Ein Anspruch auf Beseitigung von Bäumen auf dem Nachbargrundstück besteht in der Regel nicht, wenn der Nachbar den Grenzabstand nach Landesrecht eingehalten hat. Dies gilt auch dann, wenn von den Bäumen im großen Umfang Pollen, Samen und Blätter auf das benachbarte Grundstück fallen. Dieses Urteil fällte der Bundesgerichtshof (BGH) am 20.09.2019 nach einem langen Rechtsstreit zwischen zwei Grundstücksnachbarn (V ZR 218/18).
Geklagt hatte ein Grundstückseigentümer gegen seinen Nachbarn, auf dessen Grundstück drei ca. 18 Meter hohe gesunde Birken stehen. Der Kläger konnte für die schönen Birken aber überhaupt keine Freude empfinden. Insbesondere in der Zeit von Juni bis November ärgerte sich der Kläger jedes Jahr maßlos über die drei Birken, wohingegen sein Nachbar in dieser Zeit die grüne Pracht der Birken genoss.
Grund für den Ärger waren die Pollen, Samen, Zapfen, Blätter und Birkenreiser, die im großen Umfang jedes Jahr auf das Grundstück des Klägers fielen.
Im Jahr 2014 reichte es dem Kläger dann. Er erhob Klage vor dem zuständigen Amtsgericht und verlangte vom Nachbarn das Entfernen der drei Birken, hilfsweise eine monatliche Zahlung von 230,- € in den Monaten Juni bis November jeden Jahres.
Das Amtsgericht wies die Klage ab. Das Landgericht hat jedoch auf die Berufung des Klägers den Nachbarn verurteilt, die drei Birken zu entfernen. Für den Nachbarn kam das überhaupt nicht in Frage, er legte Revision beim BGH ein, mit Erfolg!
Der BGH entschied: Die drei Birken dürfen bleiben! Das ursprüngliche Urteil des Amtsgerichts wurde wiederhergestellt. Der Kläger hat keinen Anspruch auf das Entfernen der Birken.
Entscheidend war in diesem Rechtsstreit, dass der Nachbar die bei der Anpflanzung der Birken geltenden landesrechtlichen Vorschriften zum Grenzabstand eingehalten hat. Hiernach war für die Bäume ein Grenzabstand von 2 Metern zum benachbarten Grundstück einzuhalten. Die drei Birken standen allesamt mindestens zwei Meter entfernt vom Grundstück des Klägers.

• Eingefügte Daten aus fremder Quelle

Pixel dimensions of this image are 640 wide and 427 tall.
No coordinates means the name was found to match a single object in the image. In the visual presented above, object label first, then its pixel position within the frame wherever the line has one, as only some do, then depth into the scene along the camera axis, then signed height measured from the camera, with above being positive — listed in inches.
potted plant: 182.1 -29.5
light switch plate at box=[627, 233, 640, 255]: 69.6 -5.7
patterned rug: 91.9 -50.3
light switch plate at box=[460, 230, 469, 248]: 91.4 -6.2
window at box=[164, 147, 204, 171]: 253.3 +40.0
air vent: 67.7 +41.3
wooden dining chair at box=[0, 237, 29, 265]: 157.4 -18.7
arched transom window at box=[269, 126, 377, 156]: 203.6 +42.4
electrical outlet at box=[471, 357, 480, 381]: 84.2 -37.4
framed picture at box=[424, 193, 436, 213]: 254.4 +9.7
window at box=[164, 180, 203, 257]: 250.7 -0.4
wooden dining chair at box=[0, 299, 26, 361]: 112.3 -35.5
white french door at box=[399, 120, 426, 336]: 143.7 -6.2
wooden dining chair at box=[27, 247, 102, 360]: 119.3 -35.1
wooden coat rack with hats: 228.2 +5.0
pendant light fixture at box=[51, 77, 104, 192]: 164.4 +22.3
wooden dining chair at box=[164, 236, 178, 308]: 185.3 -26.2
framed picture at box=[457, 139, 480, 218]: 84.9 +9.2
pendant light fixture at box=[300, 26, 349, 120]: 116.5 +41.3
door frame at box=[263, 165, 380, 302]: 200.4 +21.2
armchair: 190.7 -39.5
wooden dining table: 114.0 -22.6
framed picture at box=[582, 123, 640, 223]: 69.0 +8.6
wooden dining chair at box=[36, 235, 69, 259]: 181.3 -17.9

Mit dem Einhalten der landesrechtlich vorgeschriebenen Grenzabstände lag eine ordnungsgemäße Bewirtschaftung des Grundstücks vor, so der BGH. Und wenn eine ordnungsgemäße Bewirtschaftung vorliegt, sind durch Naturereignisse ausgelöste Störungen bei der Nutzung des Grundstücks vom Nachbarn hinzunehmen, so die Richter.
Der Grundstückseigentümer ist dann für natürliche Immissionen auf dem Nachbargrundstück nicht verantwortlich. Dies gilt jedoch nur, wenn die gesetzlichen Abstandsflächen eingehalten sind. Nur dann liegt eine ordnungsgemäße Bewirtschaftung vor und nur dann ist der Eigentümer für Störungen aufgrund von Naturereignissen nicht verantwortlich. So entschied der BGH in seinem Urteil.
Die Störungen sind nach Auffassung des BGH auch nicht so schwer, dass sich ausnahmsweise aus dem nachbarrechtlichen Gemeinschaftsverhältnis ein Beseitigungsanspruch herleiten lässt, so die Richter. Es handelte sich vielmehr um Immissionen, die üblicherweise von Birken ausgehen.
Dem Kläger stand daher kein Anspruch auf Beseitigung der drei Birken zu. Das Urteil des Landgerichts wurde vom BGH aus diesem Grund aufgehoben.
Auch ein Anspruch auf monatliche finanzielle Entschädigung bestand nicht. Da der Nachbar für die Beeinträchtigungen nicht verantwortlich war, hatte er auch keine Entschädigung zu zahlen.
Die Revision des Beklagten war erfolgreich, er kann sich weiterhin an seinen Birken erfreuen. Der Kläger jedoch wird sich nicht nur weiterhin über die Birken ärgern müssen, er hat nun auch noch die Kosten des gesamten Rechtsstreits zu tragen.